> **PROVIDED PASSAGE**
With Stewart's wife working full time as the chief executive of a fashion company, it was up to him, a writer and leadership coach, to guide his daughter through her new education programme.
He signed her onto a British-based online school, which she attends every day during term time at 1.30pm. There are 17 other students in the class - some based in the Middle East, others in the UK - who can all hear the teacher and see anything she writes on the whiteboard.
The class can communicate either by talking or instant messaging each other; their homework is then handed out, and when it is marked the grades are loaded onto the system to allow parents to track their children's progress.
"We can also e-mail or talk to the teachers ourselves, which works a lot better than when she was in school," adds Stewart, who supplements the three-hour sessions by paying for three one-on-one tutoring sessions in the evenings in the core subjects of maths, English and science.
"It's much more focused and it costs us less than half the price of sending her to school," says Stewart. "She is also a lot calmer, and the stress of getting up in the morning and getting to school on time has gone."
While his stepdaughter is still in contact with friends from her school she did initially crave the company of peers her own age, and a year into the programme she decided she wanted to return to school. However, within two weeks of being back she left again after she was targeted by Facebook bullies.
"Our only concern is the social side," admits Stewart. "But it's up to us to get her out to meet people and do sports and stuff."
And what about the playground politics - often considered the first steps towards navigating the many challenges of adult life - that come with attending a mainstream school?
"We have met some home-schooled children who are softer and could do with the interaction that school provides to harden them up, but my stepdaughter is very mature and because of the character she is it works for her," Stewart says. "However, I think it could be more of a problem for other children."

> **SHORT PROBLEM 1**
Change "locality" to "place" in the part of the records that opens with the line containing "collection date: 1922-09-13/1922-09-18" and closes with the end of the records. Leave everything else in that part the same.

> **STORED RECORDS**
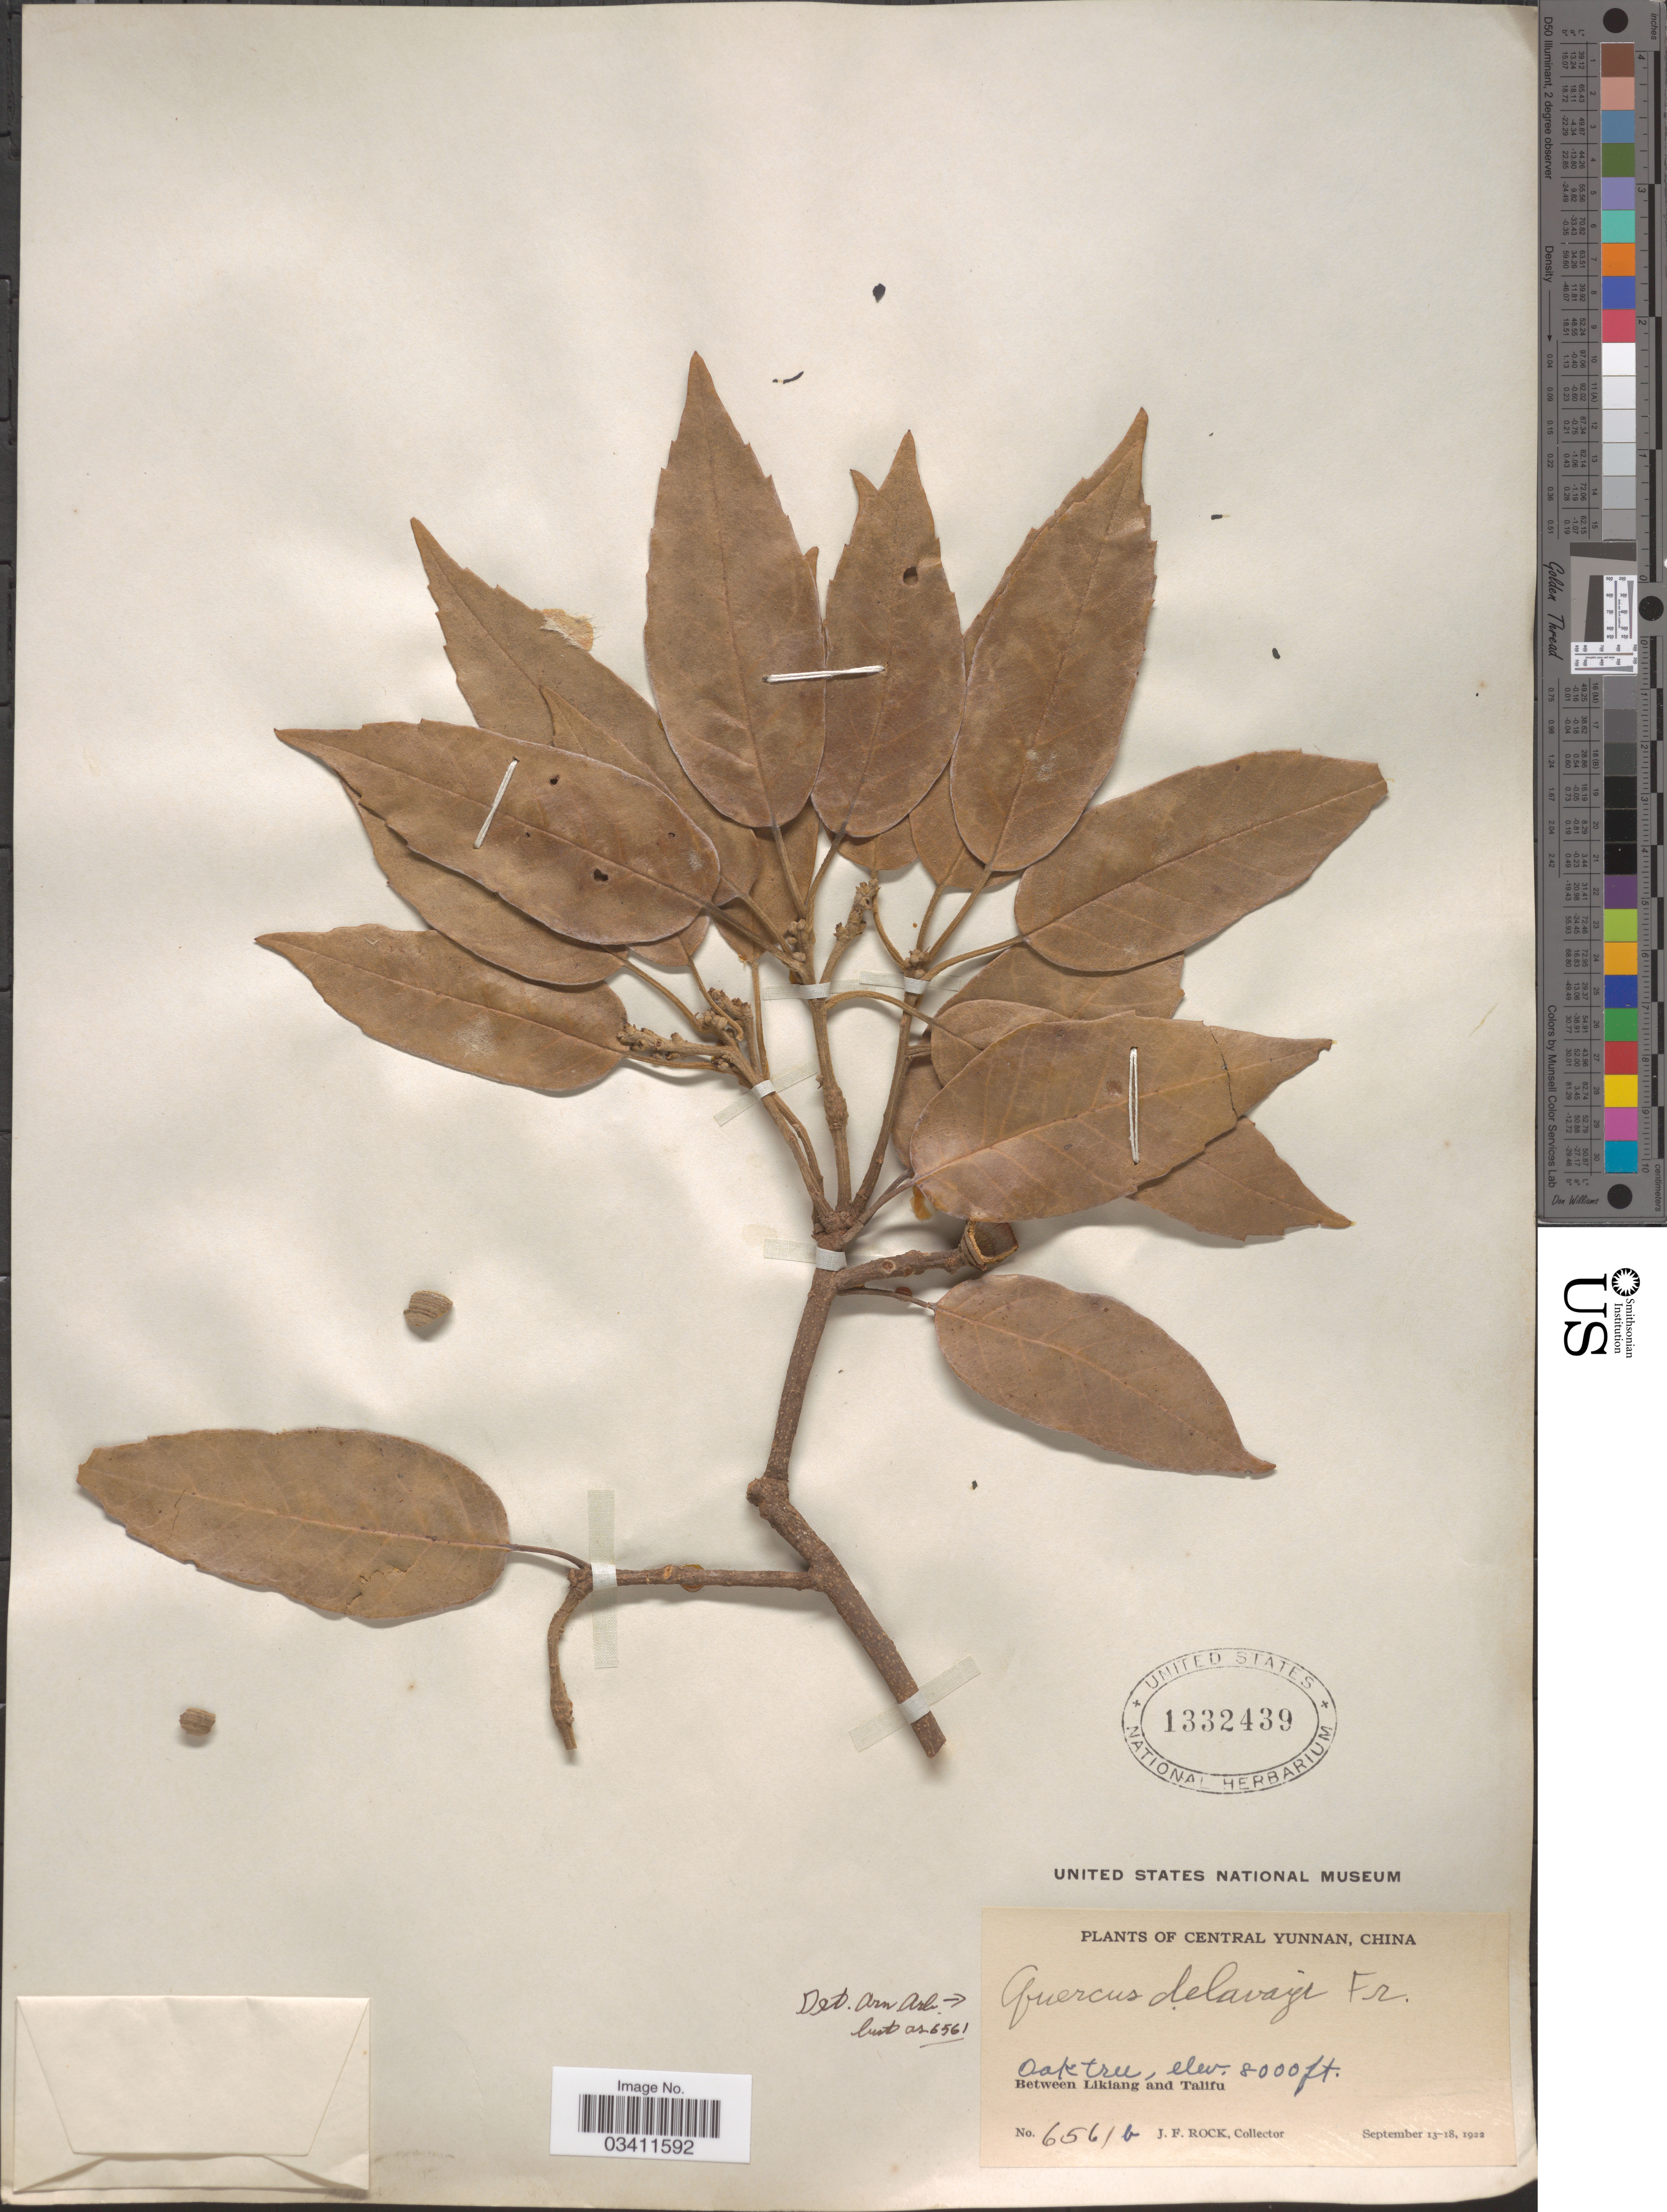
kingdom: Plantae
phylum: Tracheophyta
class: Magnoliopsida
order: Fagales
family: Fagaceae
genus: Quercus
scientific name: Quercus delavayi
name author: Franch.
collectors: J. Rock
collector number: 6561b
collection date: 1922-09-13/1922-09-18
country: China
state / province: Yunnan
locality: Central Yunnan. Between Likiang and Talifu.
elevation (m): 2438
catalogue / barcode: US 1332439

> **SHORT PROBLEM 2**
Print, word for word, the part of the passage on online schooling that opens with the words containing "The class can" and closes with "English and science.".

> **CORRECT ANSWER 1**
collection date: 1922-09-13/1922-09-18
country: China
state / province: Yunnan
place: Central Yunnan. Between Likiang and Talifu.
elevation (m): 2438
catalogue / barcode: US 1332439

> **CORRECT ANSWER 2**
The class can communicate either by talking or instant messaging each other; their homework is then handed out, and when it is marked the grades are loaded onto the system to allow parents to track their children's progress.
"We can also e-mail or talk to the teachers ourselves, which works a lot better than when she was in school," adds Stewart, who supplements the three-hour sessions by paying for three one-on-one tutoring sessions in the evenings in the core subjects of maths, English and science.